[Opening Records for the exercise section]
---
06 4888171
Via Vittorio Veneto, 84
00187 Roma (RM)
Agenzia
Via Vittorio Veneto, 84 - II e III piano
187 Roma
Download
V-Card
[Closing Records for the exercise section]
[Opening Records for the exercise section]
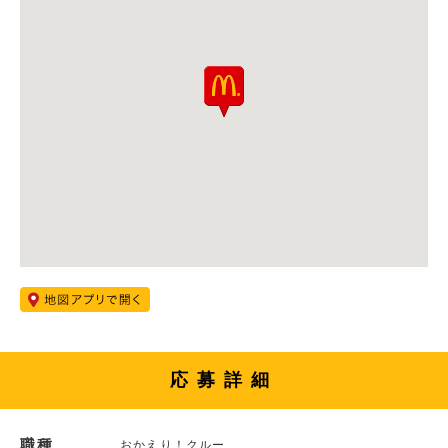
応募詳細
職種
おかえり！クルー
[Closing Records for the exercise section]
## What needs to be done
Locate each line in the data that contains the word "Vittorio" and copy those lines out.

## Answer for this exercise
Via Vittorio Veneto, 84
Via Vittorio Veneto, 84 - II e III piano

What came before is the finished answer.